How can there exist an isomorphism between this group and the cyclic group $(\mathbb Z,+)$?

Question

I have a group over $\mathbb Z$, defined by the binary operation $*$, such that $a*b:=a+b+2$.

From the previous exercise, I have deduced that the identity-element is $-2$ and that it is an abelian group under $\mathbb Z$, but the next exercise wants me to prove that it is isomorphic to the cyclic group $(\mathbb Z,+)$. But I dont really know how to write the answer. In the cyclic group $(\mathbb Z,+)$, you have that $(a,b)=a+b$, and in $(\mathbb Z,*)$ you have that $(a,b)=a+b+2$.

From my understaning, I must set up an homomorphism between those two groups $(\mathbb Z,+)$ which shows to be surjective and injective, but I'm a bit stuck.

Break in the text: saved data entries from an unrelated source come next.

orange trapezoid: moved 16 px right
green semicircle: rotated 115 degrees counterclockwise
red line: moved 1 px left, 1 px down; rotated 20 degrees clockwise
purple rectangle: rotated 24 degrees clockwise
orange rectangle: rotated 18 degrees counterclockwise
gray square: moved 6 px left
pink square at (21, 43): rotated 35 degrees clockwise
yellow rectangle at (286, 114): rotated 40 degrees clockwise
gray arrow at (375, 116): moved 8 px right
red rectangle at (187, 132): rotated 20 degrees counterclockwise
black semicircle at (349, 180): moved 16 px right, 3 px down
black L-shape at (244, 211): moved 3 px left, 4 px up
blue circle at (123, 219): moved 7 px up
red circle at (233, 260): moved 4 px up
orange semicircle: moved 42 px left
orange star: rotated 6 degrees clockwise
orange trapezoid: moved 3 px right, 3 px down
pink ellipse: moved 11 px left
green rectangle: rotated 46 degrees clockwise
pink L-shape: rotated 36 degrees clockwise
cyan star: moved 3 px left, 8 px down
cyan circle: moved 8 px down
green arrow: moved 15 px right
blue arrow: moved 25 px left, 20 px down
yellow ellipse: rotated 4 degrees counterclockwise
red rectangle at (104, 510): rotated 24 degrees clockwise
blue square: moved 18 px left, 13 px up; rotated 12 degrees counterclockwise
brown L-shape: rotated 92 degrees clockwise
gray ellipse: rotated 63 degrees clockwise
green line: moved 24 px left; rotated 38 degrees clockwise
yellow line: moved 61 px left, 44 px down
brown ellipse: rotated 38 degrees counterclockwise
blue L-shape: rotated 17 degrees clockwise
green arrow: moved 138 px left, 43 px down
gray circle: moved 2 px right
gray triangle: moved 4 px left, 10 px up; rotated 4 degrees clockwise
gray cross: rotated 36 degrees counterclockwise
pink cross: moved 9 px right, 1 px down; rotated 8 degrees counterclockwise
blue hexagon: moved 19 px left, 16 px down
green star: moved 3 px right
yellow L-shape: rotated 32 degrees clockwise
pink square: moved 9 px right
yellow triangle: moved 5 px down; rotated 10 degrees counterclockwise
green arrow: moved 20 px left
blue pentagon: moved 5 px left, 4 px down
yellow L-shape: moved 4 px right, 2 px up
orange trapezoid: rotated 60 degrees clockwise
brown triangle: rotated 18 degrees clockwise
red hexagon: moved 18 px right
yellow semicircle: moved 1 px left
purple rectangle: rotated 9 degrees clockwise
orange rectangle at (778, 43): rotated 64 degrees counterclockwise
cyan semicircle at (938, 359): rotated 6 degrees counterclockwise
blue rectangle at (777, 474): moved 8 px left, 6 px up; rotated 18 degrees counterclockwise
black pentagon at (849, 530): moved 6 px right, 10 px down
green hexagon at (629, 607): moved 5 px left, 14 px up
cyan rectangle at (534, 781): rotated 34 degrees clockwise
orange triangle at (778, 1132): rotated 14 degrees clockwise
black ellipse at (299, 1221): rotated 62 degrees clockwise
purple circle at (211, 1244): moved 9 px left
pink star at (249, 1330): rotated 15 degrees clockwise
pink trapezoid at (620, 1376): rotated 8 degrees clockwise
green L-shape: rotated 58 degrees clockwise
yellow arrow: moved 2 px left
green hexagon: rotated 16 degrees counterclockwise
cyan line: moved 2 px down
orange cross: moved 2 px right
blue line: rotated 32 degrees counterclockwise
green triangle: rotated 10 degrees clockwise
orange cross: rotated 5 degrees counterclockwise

Help would be appreciated.

Answer 1

Hint: a homomorphism of a cyclic group is completely determined by its effect on a generator. The generators of the additive group $\mathbb Z$ are $\pm 1$.

You have identified the identity element of your group. Can you find a generator?

Also: You will probably do best to use different letters for the elements of the two groups. Using $a,b$ for both is almost certain to lead to confusion.

Answer 2

You have discovered that the original identity element $0$ has moved 2 units to the left on the number line. How does this suggest moving other elements?